_PROBLEM REQUIREMENTS:_ Which lines below contain the word "pmatrix"? Copy each of them.

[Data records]
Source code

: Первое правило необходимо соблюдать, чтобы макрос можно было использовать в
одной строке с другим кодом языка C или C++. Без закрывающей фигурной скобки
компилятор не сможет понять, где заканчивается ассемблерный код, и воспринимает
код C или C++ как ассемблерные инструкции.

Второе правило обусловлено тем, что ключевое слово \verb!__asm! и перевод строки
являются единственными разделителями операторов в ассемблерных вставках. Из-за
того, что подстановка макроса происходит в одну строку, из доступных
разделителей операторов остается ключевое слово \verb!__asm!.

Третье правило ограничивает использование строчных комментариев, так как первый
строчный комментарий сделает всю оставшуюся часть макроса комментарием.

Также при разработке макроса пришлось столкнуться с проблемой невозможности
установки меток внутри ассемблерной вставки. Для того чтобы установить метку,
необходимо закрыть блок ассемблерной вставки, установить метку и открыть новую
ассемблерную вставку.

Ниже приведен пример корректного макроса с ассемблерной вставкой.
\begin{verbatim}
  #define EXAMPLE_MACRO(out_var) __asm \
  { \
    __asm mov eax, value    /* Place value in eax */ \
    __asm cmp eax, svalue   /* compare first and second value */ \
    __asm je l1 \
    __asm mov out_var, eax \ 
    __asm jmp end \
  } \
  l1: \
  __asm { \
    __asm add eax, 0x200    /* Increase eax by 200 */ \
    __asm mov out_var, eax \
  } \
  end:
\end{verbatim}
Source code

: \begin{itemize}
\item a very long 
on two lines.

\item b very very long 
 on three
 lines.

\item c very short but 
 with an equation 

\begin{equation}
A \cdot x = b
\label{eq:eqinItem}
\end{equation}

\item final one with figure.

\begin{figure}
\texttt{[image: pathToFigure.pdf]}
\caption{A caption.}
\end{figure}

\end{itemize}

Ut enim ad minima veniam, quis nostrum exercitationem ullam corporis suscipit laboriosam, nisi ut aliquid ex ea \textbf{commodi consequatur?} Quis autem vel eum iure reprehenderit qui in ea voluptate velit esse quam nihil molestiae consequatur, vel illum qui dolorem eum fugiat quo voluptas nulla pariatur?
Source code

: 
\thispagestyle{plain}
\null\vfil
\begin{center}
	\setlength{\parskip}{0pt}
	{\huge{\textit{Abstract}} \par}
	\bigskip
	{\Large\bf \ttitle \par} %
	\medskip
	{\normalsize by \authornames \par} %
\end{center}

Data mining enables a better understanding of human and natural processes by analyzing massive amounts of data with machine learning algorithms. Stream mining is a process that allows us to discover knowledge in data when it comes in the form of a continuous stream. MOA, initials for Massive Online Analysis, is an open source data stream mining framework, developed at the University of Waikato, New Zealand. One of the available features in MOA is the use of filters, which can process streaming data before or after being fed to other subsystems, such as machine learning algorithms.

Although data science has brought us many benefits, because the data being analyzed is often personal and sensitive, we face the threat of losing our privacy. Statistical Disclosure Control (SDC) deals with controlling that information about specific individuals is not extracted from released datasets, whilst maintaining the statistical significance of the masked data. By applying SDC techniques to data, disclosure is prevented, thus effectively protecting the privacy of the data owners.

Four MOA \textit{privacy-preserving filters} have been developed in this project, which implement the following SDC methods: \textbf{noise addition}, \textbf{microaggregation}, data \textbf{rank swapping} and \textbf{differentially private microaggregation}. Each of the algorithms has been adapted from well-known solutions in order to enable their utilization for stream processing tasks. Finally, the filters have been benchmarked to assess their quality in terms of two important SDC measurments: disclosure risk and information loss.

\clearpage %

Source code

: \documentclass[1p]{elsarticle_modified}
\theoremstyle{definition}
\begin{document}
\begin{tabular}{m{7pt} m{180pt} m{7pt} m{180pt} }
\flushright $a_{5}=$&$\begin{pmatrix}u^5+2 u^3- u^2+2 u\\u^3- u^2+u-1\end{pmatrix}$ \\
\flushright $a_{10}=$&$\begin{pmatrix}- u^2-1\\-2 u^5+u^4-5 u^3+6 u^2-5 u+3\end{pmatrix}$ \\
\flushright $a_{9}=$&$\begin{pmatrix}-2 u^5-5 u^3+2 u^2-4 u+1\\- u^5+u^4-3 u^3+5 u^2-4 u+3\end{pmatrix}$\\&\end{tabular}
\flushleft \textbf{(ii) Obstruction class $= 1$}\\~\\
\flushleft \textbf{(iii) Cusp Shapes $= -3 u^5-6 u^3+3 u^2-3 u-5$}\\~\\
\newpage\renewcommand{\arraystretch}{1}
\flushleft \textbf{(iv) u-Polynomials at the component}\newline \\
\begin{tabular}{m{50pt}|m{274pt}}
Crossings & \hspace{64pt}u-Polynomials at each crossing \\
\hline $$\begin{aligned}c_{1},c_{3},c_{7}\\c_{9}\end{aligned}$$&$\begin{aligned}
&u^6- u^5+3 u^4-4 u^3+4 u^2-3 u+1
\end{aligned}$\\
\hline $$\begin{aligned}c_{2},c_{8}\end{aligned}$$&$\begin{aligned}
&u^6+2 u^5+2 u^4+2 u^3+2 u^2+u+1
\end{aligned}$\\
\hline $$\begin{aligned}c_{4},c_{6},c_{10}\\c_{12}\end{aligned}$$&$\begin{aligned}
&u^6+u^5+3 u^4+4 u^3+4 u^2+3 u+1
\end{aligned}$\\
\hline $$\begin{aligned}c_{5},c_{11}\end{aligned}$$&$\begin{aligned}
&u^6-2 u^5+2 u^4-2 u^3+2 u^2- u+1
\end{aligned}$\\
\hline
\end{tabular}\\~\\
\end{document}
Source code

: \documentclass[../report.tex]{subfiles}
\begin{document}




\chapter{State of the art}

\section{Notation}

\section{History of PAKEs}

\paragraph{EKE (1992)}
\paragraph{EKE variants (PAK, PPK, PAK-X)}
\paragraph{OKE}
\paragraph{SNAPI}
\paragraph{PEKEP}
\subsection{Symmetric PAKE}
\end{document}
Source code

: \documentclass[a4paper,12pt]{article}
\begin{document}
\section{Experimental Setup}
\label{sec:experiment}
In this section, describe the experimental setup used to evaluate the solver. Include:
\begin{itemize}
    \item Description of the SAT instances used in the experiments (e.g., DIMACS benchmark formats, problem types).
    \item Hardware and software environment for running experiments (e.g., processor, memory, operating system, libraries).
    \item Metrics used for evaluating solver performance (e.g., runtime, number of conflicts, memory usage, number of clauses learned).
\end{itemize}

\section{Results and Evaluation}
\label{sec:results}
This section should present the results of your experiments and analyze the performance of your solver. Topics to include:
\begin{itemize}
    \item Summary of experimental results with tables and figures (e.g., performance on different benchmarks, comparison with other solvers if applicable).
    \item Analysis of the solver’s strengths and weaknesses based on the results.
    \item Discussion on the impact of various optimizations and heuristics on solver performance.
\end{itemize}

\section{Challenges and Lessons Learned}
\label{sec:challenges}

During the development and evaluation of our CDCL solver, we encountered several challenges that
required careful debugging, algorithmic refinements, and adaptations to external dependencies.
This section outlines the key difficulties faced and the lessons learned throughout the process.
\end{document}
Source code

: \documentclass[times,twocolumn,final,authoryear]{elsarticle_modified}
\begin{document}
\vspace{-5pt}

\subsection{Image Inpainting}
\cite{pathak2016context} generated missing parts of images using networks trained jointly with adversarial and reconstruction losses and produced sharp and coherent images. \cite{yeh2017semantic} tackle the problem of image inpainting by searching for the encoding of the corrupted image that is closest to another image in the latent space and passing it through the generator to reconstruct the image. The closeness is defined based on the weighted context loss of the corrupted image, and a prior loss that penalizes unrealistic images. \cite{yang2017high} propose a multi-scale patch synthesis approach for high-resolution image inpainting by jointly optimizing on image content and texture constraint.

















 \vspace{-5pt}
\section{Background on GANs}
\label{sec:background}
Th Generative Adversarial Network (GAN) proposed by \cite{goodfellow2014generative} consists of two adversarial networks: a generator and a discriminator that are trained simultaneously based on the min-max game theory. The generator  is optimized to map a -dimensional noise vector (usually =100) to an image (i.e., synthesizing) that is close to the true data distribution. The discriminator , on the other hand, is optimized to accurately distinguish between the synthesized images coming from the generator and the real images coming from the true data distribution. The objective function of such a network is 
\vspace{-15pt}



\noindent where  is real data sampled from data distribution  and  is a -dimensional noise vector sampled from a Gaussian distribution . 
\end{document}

_REPLY:_
\flushright $a_{5}=$&$\begin{pmatrix}u^5+2 u^3- u^2+2 u\\u^3- u^2+u-1\end{pmatrix}$ \\
\flushright $a_{10}=$&$\begin{pmatrix}- u^2-1\\-2 u^5+u^4-5 u^3+6 u^2-5 u+3\end{pmatrix}$ \\
\flushright $a_{9}=$&$\begin{pmatrix}-2 u^5-5 u^3+2 u^2-4 u+1\\- u^5+u^4-3 u^3+5 u^2-4 u+3\end{pmatrix}$\\&\end{tabular}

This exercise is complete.